The input below:
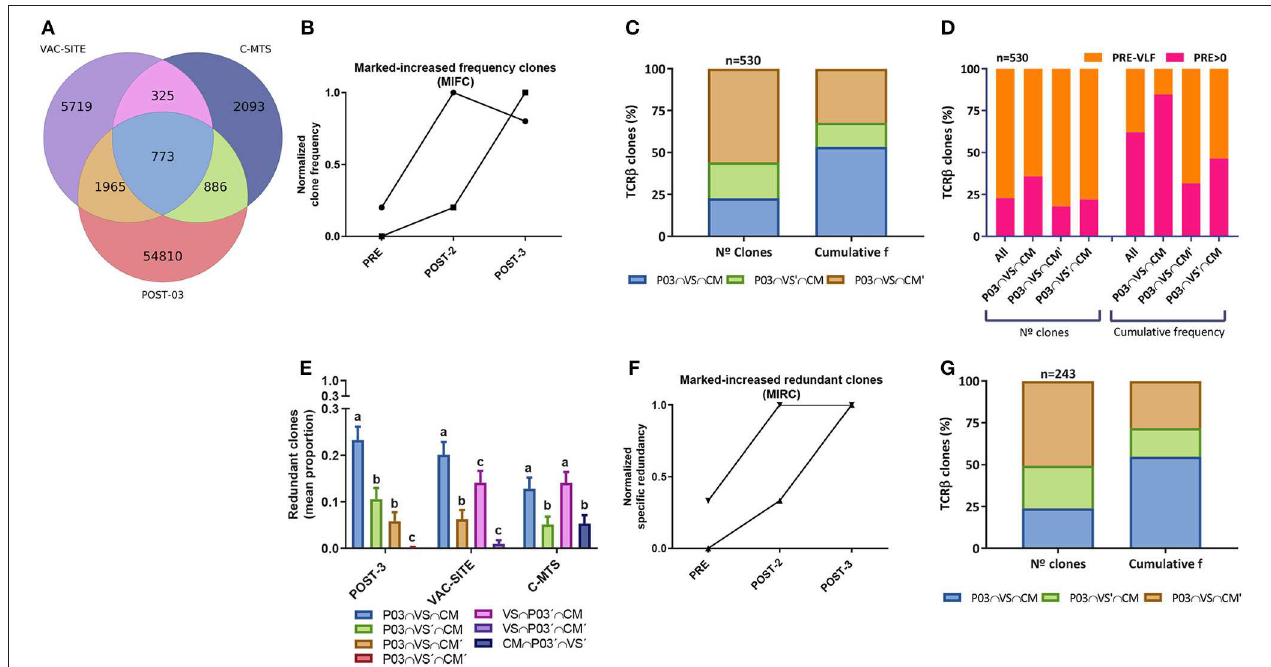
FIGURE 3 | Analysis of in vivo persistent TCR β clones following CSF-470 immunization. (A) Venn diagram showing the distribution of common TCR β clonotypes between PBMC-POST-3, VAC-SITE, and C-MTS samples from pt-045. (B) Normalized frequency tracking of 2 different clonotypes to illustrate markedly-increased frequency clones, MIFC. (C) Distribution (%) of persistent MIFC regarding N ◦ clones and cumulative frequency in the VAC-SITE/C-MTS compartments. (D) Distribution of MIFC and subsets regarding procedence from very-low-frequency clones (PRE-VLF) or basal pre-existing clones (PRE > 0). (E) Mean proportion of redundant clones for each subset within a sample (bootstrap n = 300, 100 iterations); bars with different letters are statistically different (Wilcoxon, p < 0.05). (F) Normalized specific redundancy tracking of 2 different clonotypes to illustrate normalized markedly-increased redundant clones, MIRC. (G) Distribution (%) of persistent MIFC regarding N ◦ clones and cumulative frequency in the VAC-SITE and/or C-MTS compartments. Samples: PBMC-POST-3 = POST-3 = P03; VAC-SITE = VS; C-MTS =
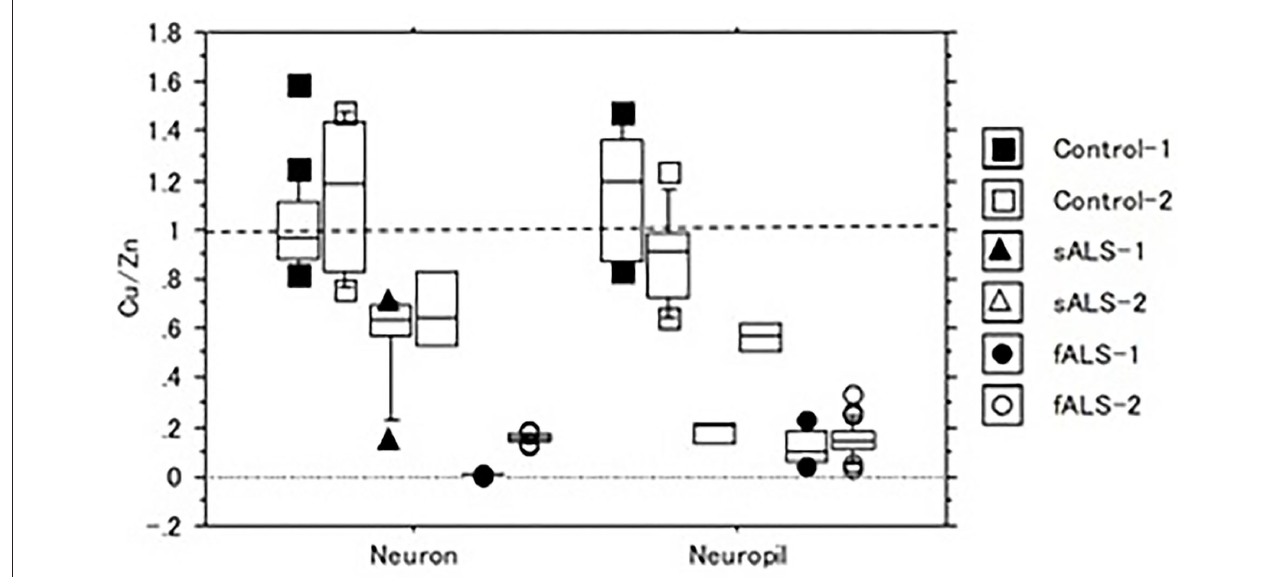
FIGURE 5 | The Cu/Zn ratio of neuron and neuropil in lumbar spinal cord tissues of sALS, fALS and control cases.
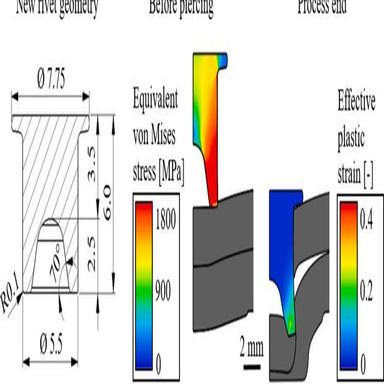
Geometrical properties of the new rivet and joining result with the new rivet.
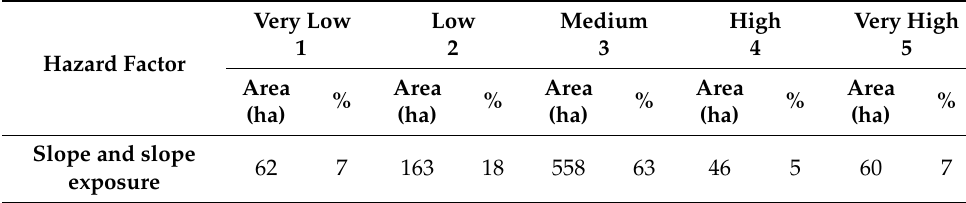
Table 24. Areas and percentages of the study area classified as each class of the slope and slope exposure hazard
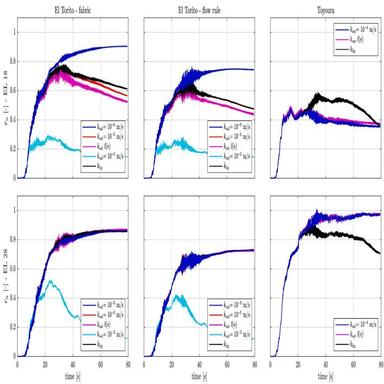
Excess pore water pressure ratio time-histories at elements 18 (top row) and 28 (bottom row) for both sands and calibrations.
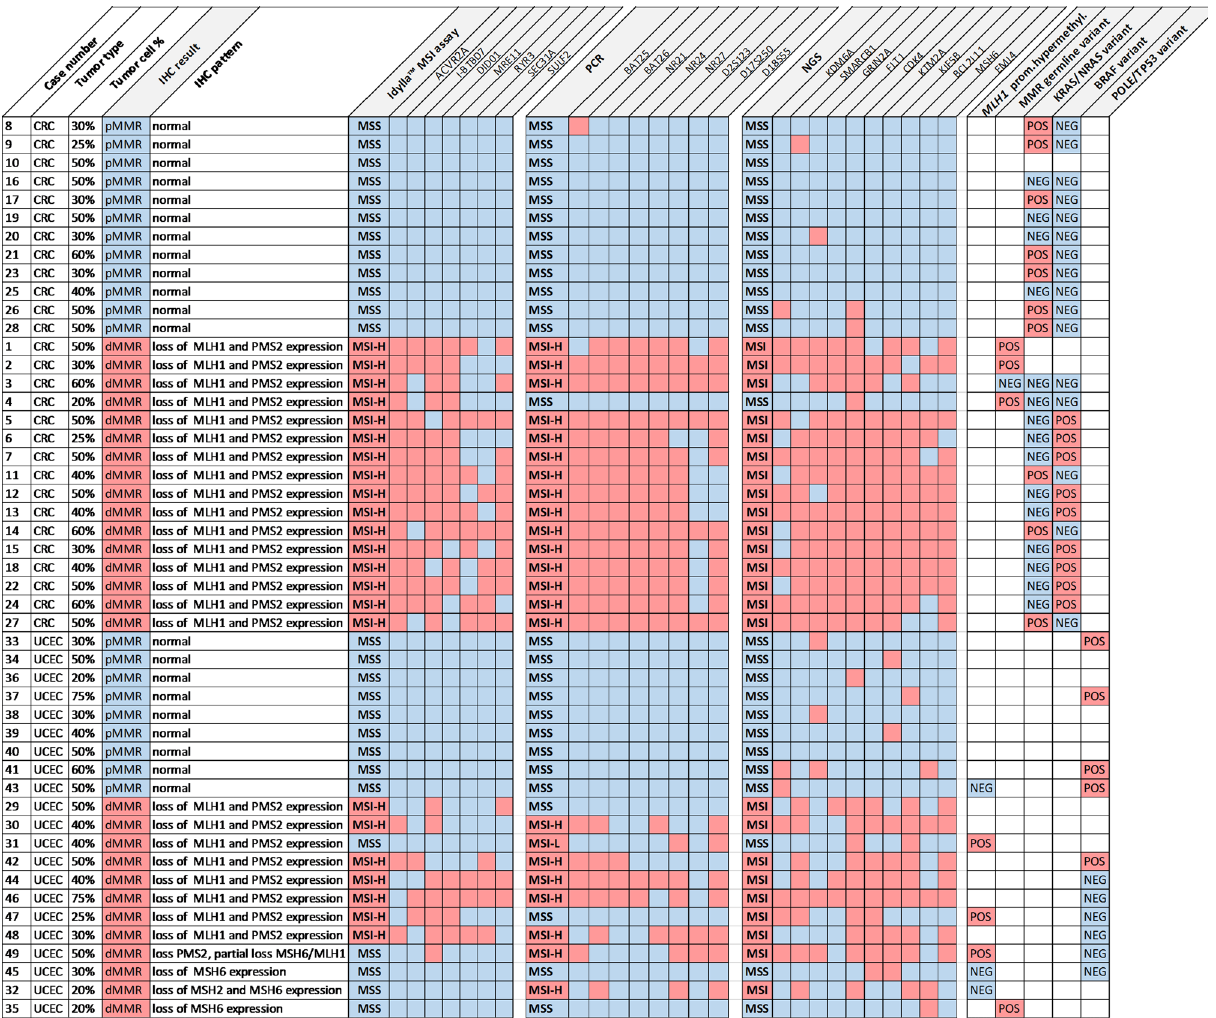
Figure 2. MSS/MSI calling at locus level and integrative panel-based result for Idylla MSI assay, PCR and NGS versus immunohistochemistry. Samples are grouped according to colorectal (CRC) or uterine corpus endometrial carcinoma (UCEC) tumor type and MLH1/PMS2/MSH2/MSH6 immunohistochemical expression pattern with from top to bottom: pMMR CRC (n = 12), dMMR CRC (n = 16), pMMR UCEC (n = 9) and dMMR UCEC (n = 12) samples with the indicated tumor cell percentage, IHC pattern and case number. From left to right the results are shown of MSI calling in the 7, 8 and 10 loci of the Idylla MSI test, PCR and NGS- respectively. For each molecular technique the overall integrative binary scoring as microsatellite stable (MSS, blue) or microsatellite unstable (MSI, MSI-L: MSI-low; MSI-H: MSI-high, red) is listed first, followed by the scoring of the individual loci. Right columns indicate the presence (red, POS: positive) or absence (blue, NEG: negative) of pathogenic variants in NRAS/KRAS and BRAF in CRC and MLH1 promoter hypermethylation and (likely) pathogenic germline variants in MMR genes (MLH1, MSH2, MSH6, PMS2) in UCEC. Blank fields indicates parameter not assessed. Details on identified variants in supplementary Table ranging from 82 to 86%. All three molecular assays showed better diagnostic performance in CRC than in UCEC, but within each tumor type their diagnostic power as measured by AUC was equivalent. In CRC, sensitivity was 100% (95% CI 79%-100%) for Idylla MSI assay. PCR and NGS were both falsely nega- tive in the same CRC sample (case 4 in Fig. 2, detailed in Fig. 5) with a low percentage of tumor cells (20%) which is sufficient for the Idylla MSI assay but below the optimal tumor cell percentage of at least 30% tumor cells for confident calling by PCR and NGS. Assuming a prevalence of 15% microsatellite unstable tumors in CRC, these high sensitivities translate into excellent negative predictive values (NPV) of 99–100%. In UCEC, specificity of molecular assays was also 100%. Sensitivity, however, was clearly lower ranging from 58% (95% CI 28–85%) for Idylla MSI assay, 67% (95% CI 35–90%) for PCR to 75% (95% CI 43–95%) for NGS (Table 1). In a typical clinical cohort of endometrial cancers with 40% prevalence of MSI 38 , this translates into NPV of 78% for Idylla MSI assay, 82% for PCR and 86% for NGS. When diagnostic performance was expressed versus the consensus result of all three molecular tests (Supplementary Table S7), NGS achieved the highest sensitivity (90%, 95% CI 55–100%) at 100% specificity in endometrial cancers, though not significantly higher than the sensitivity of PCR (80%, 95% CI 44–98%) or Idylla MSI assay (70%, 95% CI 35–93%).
End of The input.
The input below:
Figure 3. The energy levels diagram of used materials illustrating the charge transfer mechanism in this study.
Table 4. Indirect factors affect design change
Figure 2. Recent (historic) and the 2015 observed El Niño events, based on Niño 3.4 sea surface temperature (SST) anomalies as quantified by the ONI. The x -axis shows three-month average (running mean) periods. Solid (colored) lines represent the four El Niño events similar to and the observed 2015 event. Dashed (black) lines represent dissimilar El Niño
End of The input.
The input below:
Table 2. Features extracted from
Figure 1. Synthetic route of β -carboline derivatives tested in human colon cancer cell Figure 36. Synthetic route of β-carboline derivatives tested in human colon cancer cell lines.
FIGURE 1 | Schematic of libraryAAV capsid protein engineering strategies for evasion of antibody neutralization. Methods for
End of The input.
Task instructions →
Filter the listing for the word "study" and copy each line that has it.

Answer to this task →
Table 24. Areas and percentages of the study area classified as each class of the slope and slope exposure hazard
Figure 3. The energy levels diagram of used materials illustrating the charge transfer mechanism in this study.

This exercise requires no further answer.